Ma accendere l’attenzione sulla trasversalità della cultura artistica nelle sue diverse forme vuol dire far incontrare il mondo del sapere universale con le forme d’arte creando una versione attualizzata della sensibilità al bello e alla poesia. La singolarità di ogni visione è capace di abbracciarne la pluralità. Succede quando la cultura (dal latino còlere coltivare) viene prodotta esattamente come un frutto della terra, con inventiva e laboriosità, con resistenza e ostinazione e non addomesticata all’ovvietà. Una poltroncina retrò, irrorata di colori dipinti, un volto di fanciullo dalla bellezza antica e incantata e dalle fattezze senza tempo che posa il suo sguardo lontano sono il terminus ad quem di un percorso che ha visto snodarsi codici e manoscritti, documenti e incisioni alla ricerca delle tracce della presenza di Dante nella Biblioteca.

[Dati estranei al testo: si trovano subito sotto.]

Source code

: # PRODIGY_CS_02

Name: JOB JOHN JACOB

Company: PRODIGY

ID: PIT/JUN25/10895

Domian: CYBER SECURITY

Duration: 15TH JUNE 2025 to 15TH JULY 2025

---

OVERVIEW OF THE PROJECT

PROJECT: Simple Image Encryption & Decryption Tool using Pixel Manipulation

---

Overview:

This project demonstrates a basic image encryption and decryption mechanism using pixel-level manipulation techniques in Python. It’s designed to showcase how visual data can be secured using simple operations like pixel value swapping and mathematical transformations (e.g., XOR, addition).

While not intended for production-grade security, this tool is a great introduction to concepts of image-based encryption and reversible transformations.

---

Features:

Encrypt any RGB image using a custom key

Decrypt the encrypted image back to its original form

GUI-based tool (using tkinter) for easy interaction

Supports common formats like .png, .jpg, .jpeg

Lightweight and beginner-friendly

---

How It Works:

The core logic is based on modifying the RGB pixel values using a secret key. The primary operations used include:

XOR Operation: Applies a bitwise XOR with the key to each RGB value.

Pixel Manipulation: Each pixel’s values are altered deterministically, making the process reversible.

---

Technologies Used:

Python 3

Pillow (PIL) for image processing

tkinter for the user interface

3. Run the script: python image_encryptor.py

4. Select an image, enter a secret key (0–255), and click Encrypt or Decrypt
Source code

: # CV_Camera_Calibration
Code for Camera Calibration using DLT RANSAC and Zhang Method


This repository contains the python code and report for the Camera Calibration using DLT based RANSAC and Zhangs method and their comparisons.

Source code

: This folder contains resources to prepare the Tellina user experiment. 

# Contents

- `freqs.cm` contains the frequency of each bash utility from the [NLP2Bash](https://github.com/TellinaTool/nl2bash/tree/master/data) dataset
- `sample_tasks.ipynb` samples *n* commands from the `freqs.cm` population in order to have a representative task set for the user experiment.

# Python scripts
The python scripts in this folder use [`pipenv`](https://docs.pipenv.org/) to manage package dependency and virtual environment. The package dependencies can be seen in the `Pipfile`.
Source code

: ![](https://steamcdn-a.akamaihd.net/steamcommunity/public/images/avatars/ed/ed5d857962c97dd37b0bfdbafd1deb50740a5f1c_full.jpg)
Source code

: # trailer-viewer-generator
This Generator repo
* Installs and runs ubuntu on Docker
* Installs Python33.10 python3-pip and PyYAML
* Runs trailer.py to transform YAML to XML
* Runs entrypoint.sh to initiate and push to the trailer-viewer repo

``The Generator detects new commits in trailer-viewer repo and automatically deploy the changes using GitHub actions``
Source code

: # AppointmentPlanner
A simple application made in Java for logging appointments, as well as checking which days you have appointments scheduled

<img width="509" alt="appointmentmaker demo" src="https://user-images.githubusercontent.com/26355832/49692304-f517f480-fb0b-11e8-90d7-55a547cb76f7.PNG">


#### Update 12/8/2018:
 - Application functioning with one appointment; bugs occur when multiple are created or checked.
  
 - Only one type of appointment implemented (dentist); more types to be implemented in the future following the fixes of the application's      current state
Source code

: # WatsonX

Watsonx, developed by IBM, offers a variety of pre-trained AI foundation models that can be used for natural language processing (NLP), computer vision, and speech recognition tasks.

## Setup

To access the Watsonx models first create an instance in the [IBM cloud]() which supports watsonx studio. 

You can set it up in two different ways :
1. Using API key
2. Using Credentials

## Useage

Le texture iperdecorative di Alessandro Moreschini ricoprono di colori oggetti d’uso, la raffinatezza della sua tecnica pittorica investe di caleidoscopica modularità ornamentale le superfici, sia la sedia che la scultura ceramica, sollevando quegli stessi oggetti dalla ordinarietà quotidiana e alzandone la soglia estetica. L’immagine contemporanea che forgia il nostro orizzonte impone oggi una diversa definizione del guardare e lo sguardo rimane aperto al di là di ogni visione possibile. Una sosta e un invito per immaginare un proprio tempo dedicato alla lettura e alla riflessione, per condividere la continuità della poesia e il suo eternarsi, mentre il tempo storico scorre.